Problems to work on.
1. In the text on group B streptococcus, when were U.S. guidelines for preventing neonatal infection developed and implemented?
2. Using the text on group B streptococcus, explain how the screening-based approach decides which pregnant women are offered intrapartum chemoprophylaxis.
***** Study text *****
Group B streptococcus (GBS), a leading cause of invasive bacterial infections in newborns, also affects pregnant women and elderly persons (1–4). In the United States, several studies have reported the incidence of GBS infection in different demographic groups, and guidelines were developed and implemented for the prevention of neonatal infection in the 1990s (1–6). In European countries, however, few population-based data on GBS infection are available and no national guidelines have been published (7–10).
In the United States, the recommended strategies to prevent perinatal GBS disease include either a risk-based or screening-based approach (5). In the risk-based approach, women in labor who have risk factors for GBS transmission (e.g., fever, prolonged rupture of the membranes, or preterm delivery) are offered intrapartum chemoprophylaxis. In the screening-based approach, vaginal and rectal combined swabs are cultured from all pregnant women and tested for GBS carriage during 35 to 37 weeks’ gestation. Those identified as GBS carriers are offered intrapartum chemoprophylaxis.
***** Excerpted data *****
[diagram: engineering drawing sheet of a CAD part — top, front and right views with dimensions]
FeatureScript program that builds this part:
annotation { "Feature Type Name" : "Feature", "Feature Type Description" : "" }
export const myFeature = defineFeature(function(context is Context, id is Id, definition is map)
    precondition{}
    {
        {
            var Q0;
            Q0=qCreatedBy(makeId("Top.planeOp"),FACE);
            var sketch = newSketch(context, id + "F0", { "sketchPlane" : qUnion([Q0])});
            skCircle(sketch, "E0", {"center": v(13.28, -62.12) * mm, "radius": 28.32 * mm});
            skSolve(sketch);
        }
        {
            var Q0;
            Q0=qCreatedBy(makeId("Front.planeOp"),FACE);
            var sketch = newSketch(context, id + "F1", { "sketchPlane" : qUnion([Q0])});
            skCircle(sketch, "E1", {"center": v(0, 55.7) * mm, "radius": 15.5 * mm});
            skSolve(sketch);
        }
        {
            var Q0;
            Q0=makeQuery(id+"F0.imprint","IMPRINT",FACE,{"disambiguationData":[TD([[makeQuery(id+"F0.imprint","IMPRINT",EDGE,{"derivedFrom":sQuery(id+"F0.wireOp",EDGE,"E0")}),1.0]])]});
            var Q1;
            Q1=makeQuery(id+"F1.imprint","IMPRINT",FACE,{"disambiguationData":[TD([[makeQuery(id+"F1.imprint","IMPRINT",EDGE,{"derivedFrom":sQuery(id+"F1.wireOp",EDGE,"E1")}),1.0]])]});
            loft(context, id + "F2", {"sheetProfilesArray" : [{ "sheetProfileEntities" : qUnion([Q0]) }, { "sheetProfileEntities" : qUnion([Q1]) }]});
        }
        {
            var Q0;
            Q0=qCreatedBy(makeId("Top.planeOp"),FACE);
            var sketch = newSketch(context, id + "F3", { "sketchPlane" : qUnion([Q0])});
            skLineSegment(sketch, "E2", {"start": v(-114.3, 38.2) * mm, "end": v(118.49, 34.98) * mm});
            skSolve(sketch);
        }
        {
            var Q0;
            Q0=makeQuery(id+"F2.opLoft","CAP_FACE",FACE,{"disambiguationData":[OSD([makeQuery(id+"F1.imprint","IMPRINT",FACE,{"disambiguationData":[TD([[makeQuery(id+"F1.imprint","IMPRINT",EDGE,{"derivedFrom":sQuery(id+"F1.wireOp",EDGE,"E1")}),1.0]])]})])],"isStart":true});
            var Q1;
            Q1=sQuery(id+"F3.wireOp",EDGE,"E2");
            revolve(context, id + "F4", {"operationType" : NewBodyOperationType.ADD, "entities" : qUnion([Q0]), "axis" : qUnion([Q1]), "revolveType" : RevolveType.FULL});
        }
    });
*****
Answer list.
1. In the 1990s.

2. Combined vaginal and rectal swabs from all pregnant women are cultured and tested for GBS carriage during 35 to 37 weeks' gestation. The women identified as GBS carriers are the ones offered intrapartum chemoprophylaxis.